500 cycles were performed at 30 ° C. for 30 minutes. After the cooling / heating cycle test, the number of through-hole resistances increased by 30% or more was counted and expressed as a defective rate after the cooling / heating test.

The results are summarized in Table 3.

In addition, as a result of observing the occurrence of cracks and voids in the cured product of the curable conductive composition in the through-hole obtained according to the present invention, no cracks or voids were found.

Comparative Example 17 A paste was kneaded in the same manner as in Example 1 except that bisphenol A diglycidyl ether having an epoxy equivalent of 280 g / equivalent was used, and the obtained curable conductive composition was evaluated in the same manner. Was.
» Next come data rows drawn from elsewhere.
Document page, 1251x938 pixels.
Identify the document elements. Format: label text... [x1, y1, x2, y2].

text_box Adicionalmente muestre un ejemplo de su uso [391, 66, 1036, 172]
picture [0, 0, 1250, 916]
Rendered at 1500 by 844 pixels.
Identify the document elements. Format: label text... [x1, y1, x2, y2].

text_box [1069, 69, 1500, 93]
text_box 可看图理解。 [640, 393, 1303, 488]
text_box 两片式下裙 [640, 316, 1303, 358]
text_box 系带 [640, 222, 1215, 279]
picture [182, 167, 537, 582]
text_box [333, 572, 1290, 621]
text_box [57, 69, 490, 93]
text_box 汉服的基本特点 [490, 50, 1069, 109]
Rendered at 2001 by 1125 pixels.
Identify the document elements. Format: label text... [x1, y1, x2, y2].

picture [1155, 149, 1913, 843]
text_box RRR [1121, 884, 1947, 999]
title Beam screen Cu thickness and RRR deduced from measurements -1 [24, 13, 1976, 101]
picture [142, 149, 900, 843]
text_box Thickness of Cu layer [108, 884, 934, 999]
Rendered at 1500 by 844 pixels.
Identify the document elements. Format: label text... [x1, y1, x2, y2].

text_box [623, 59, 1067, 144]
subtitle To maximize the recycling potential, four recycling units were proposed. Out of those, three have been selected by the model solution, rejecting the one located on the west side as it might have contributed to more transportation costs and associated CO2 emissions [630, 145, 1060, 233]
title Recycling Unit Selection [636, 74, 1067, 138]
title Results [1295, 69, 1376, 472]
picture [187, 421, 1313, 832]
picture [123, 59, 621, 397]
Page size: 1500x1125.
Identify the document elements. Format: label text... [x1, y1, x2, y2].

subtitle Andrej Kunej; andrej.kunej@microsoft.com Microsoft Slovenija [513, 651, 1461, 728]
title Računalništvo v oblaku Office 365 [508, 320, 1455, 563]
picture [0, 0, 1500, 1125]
The results are shown in Table 3.

[0047]

[Table 1]

[0048]

[Table 2]

[0049]

[Table 3]

[0050]

[Table 4]

[0051]

[Table 5]

[Brief description of the drawings]

FIG. 1 is a pattern for measuring volume resistivity.

FIG. 2 is a plan view of a through-hole substrate for measuring a through-hole resistance.

FIG. 3 is a sectional view of FIG. 2;

[Explanation of symbols]

 DESCRIPTION OF SYMBOLS 1 Through hole 2 Copper foil 3 Substrate

Continued on the front page (51) Int.Cl. ⁶ Identification code FI H05K 1/09 H05K 1/09 D 3/40 3/40 K (C08K 13/04 5:15 7:00)

Claims (1)

(57) [Claims] An epoxy resin, a curing agent, and 300 parts by weight based on a total amount of 100 parts by weight of the epoxy resin and the curing agent.
2,000 parts by weight of dendritic metal powder, wherein the resinous metal powder has an average particle size of 10 to 15 μm, a ratio of metal powder having a particle size exceeding 40 μm is 0.05% by volume or less, and a logarithmic distribution function Is less than or equal to 0.26, and the epoxy resin has an epoxy equivalent of 200 g
/ Equivalent or less of bisphenol A diglycidyl ether and at least one monoglycidyl compound selected from linear alkyl monoglycidyl ethers having 11 to 13 carbon atoms and linear alkyl monoglycidyl esters having 9 to 11 carbon atoms. A curable conductive composition comprising a monoglycidyl compound in an amount of 20 to 60% by weight based on bisphenol A diglycidyl ether.